### What to produce
In the material below, find each line with the word "plus" and copy it.

-------

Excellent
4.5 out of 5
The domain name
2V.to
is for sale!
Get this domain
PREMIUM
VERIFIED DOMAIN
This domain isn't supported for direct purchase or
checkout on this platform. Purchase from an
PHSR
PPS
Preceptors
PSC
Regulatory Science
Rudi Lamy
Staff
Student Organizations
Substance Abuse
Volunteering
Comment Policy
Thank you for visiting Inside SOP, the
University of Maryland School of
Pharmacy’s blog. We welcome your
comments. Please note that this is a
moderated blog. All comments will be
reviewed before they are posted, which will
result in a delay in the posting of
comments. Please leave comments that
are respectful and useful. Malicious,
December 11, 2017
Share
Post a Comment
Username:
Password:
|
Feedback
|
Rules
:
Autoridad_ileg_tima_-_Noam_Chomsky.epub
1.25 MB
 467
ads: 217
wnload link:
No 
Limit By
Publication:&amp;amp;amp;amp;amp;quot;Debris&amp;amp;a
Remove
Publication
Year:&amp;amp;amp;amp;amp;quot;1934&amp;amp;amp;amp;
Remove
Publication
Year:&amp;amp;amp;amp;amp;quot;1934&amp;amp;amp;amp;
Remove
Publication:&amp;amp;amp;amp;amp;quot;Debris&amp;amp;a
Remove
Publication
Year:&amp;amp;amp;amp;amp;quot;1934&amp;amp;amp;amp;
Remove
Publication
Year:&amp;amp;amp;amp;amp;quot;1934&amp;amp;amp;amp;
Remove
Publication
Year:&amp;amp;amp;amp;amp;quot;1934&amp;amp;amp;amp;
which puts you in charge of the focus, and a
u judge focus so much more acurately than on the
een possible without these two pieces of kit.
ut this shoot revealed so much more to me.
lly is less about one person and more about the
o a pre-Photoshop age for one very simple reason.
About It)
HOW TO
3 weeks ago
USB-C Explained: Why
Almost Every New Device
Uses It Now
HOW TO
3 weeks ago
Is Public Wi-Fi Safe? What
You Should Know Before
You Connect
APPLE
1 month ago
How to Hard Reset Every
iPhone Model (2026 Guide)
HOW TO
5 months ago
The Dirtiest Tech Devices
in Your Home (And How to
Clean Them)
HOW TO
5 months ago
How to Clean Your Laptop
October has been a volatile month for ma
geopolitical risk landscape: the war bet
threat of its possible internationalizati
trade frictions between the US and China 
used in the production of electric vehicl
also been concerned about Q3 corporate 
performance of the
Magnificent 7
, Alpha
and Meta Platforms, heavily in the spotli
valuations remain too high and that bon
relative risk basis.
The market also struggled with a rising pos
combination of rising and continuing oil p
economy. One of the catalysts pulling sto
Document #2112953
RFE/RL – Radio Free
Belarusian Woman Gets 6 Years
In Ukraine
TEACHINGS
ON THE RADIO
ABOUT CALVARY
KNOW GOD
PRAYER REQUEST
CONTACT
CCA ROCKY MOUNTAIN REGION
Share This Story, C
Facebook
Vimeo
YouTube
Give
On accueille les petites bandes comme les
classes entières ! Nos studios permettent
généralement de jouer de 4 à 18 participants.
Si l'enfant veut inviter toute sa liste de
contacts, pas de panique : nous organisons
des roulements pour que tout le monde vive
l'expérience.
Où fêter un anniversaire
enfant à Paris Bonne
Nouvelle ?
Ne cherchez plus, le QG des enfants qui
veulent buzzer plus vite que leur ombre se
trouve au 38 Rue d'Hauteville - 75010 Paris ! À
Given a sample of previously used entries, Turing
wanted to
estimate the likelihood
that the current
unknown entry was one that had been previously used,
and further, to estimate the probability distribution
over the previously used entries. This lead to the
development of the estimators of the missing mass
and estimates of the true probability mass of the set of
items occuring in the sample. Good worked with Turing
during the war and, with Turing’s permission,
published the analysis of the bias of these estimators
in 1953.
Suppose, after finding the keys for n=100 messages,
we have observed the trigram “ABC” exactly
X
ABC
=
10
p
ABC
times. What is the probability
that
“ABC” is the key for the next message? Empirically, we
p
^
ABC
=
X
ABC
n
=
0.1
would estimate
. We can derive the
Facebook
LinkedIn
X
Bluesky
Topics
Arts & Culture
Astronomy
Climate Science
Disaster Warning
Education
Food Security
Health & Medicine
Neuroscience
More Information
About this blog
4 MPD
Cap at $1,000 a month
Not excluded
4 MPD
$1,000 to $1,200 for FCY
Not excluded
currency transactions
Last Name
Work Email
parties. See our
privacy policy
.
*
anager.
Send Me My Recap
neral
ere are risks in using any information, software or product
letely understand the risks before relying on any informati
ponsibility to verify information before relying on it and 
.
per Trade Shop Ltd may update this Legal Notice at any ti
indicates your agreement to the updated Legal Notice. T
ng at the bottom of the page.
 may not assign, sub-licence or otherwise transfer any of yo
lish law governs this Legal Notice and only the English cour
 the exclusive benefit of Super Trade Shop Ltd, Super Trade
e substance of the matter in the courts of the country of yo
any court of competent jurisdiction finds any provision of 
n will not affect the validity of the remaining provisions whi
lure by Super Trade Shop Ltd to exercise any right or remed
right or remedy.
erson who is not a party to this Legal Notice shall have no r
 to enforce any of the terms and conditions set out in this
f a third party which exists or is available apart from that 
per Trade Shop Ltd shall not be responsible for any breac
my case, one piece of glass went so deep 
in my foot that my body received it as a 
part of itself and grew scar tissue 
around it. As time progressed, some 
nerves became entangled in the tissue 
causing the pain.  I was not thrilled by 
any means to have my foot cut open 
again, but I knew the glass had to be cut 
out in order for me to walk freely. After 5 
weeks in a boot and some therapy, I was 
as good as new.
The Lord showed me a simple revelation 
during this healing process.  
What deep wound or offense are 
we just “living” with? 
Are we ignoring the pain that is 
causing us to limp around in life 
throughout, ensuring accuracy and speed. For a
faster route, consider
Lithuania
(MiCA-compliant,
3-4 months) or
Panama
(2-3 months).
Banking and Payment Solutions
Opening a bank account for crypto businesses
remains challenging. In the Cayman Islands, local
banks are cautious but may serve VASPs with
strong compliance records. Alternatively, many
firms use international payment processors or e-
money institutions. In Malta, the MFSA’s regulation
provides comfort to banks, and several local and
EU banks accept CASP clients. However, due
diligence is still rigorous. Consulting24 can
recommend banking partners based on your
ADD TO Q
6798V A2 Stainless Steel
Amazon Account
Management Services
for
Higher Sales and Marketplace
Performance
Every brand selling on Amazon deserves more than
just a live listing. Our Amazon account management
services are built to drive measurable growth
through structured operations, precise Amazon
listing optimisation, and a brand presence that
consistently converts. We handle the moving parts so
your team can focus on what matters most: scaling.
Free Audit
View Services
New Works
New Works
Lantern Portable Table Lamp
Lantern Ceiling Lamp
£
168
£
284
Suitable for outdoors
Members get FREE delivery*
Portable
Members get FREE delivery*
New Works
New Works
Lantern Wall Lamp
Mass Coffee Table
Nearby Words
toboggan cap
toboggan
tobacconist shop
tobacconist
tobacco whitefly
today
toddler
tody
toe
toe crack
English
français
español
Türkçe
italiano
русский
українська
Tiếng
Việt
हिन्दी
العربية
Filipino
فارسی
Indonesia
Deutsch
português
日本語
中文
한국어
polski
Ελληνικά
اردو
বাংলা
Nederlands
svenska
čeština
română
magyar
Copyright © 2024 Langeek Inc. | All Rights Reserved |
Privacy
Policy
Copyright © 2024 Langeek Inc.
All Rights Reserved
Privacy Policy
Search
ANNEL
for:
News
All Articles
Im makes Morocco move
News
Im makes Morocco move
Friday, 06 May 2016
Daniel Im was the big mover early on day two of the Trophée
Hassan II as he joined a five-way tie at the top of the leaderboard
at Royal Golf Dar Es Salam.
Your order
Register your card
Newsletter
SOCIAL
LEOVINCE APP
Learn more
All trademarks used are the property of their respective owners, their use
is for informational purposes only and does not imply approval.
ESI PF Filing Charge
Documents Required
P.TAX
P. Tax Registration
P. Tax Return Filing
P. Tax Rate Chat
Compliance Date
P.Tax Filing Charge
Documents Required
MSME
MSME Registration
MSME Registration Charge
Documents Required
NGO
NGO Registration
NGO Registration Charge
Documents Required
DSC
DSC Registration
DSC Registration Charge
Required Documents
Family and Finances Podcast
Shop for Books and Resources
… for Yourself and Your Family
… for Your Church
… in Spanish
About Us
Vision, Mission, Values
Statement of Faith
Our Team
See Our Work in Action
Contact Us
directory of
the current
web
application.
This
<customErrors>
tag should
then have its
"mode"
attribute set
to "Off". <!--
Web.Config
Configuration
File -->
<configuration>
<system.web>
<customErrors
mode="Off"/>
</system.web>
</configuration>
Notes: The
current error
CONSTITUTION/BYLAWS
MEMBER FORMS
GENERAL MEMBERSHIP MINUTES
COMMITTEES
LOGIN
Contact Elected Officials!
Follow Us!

-------

### Answer section
Ne cherchez plus, le QG des enfants qui
veulent buzzer plus vite que leur ombre se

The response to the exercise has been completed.